● Exercise
The response must restate the data exactly, with nothing left out.

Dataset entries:
════════════════
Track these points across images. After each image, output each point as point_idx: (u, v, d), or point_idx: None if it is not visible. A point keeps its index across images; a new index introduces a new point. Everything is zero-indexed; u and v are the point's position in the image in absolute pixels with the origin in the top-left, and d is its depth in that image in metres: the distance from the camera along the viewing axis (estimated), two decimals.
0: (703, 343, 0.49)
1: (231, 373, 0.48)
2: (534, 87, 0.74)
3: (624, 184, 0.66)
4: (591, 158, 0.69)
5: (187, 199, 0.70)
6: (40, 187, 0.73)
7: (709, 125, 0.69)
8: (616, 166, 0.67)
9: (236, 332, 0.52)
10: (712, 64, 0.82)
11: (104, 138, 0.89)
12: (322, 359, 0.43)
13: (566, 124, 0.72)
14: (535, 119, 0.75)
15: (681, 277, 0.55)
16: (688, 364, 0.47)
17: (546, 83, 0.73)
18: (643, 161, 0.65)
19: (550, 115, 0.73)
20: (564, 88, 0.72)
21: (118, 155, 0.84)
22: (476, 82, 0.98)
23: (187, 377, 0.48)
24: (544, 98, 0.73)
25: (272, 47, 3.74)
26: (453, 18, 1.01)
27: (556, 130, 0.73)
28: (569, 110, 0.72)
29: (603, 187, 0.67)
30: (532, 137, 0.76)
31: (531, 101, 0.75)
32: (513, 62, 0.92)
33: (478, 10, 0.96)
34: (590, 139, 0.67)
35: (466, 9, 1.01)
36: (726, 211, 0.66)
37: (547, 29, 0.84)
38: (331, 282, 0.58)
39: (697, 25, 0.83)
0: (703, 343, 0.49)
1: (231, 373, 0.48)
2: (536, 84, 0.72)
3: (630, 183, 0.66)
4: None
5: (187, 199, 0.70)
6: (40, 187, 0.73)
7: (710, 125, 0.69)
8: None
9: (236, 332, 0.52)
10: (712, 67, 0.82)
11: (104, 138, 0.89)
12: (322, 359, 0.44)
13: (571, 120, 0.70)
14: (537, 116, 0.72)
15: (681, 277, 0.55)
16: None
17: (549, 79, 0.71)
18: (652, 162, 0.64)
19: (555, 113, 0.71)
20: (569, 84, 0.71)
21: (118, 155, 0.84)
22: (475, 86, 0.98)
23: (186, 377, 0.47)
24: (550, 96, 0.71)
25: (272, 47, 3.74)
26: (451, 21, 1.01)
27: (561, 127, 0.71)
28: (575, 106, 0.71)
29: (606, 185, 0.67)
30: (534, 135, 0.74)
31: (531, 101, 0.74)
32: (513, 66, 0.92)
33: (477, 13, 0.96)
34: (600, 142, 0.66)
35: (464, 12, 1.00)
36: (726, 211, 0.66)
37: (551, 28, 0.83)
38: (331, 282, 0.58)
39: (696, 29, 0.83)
════════════════
● Exercise response
Track these points across images. After each image, output each point as point_idx: (u, v, d), or point_idx: None if it is not visible. A point keeps its index across images; a new index introduces a new point. Everything is zero-indexed; u and v are the point's position in the image in absolute pixels with the origin in the top-left, and d is its depth in that image in metres: the distance from the camera along the viewing axis (estimated), two decimals.
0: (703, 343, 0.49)
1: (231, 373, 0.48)
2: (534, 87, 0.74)
3: (624, 184, 0.66)
4: (591, 158, 0.69)
5: (187, 199, 0.70)
6: (40, 187, 0.73)
7: (709, 125, 0.69)
8: (616, 166, 0.67)
9: (236, 332, 0.52)
10: (712, 64, 0.82)
11: (104, 138, 0.89)
12: (322, 359, 0.43)
13: (566, 124, 0.72)
14: (535, 119, 0.75)
15: (681, 277, 0.55)
16: (688, 364, 0.47)
17: (546, 83, 0.73)
18: (643, 161, 0.65)
19: (550, 115, 0.73)
20: (564, 88, 0.72)
21: (118, 155, 0.84)
22: (476, 82, 0.98)
23: (187, 377, 0.48)
24: (544, 98, 0.73)
25: (272, 47, 3.74)
26: (453, 18, 1.01)
27: (556, 130, 0.73)
28: (569, 110, 0.72)
29: (603, 187, 0.67)
30: (532, 137, 0.76)
31: (531, 101, 0.75)
32: (513, 62, 0.92)
33: (478, 10, 0.96)
34: (590, 139, 0.67)
35: (466, 9, 1.01)
36: (726, 211, 0.66)
37: (547, 29, 0.84)
38: (331, 282, 0.58)
39: (697, 25, 0.83)
0: (703, 343, 0.49)
1: (231, 373, 0.48)
2: (536, 84, 0.72)
3: (630, 183, 0.66)
4: None
5: (187, 199, 0.70)
6: (40, 187, 0.73)
7: (710, 125, 0.69)
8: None
9: (236, 332, 0.52)
10: (712, 67, 0.82)
11: (104, 138, 0.89)
12: (322, 359, 0.44)
13: (571, 120, 0.70)
14: (537, 116, 0.72)
15: (681, 277, 0.55)
16: None
17: (549, 79, 0.71)
18: (652, 162, 0.64)
19: (555, 113, 0.71)
20: (569, 84, 0.71)
21: (118, 155, 0.84)
22: (475, 86, 0.98)
23: (186, 377, 0.47)
24: (550, 96, 0.71)
25: (272, 47, 3.74)
26: (451, 21, 1.01)
27: (561, 127, 0.71)
28: (575, 106, 0.71)
29: (606, 185, 0.67)
30: (534, 135, 0.74)
31: (531, 101, 0.74)
32: (513, 66, 0.92)
33: (477, 13, 0.96)
34: (600, 142, 0.66)
35: (464, 12, 1.00)
36: (726, 211, 0.66)
37: (551, 28, 0.83)
38: (331, 282, 0.58)
39: (696, 29, 0.83)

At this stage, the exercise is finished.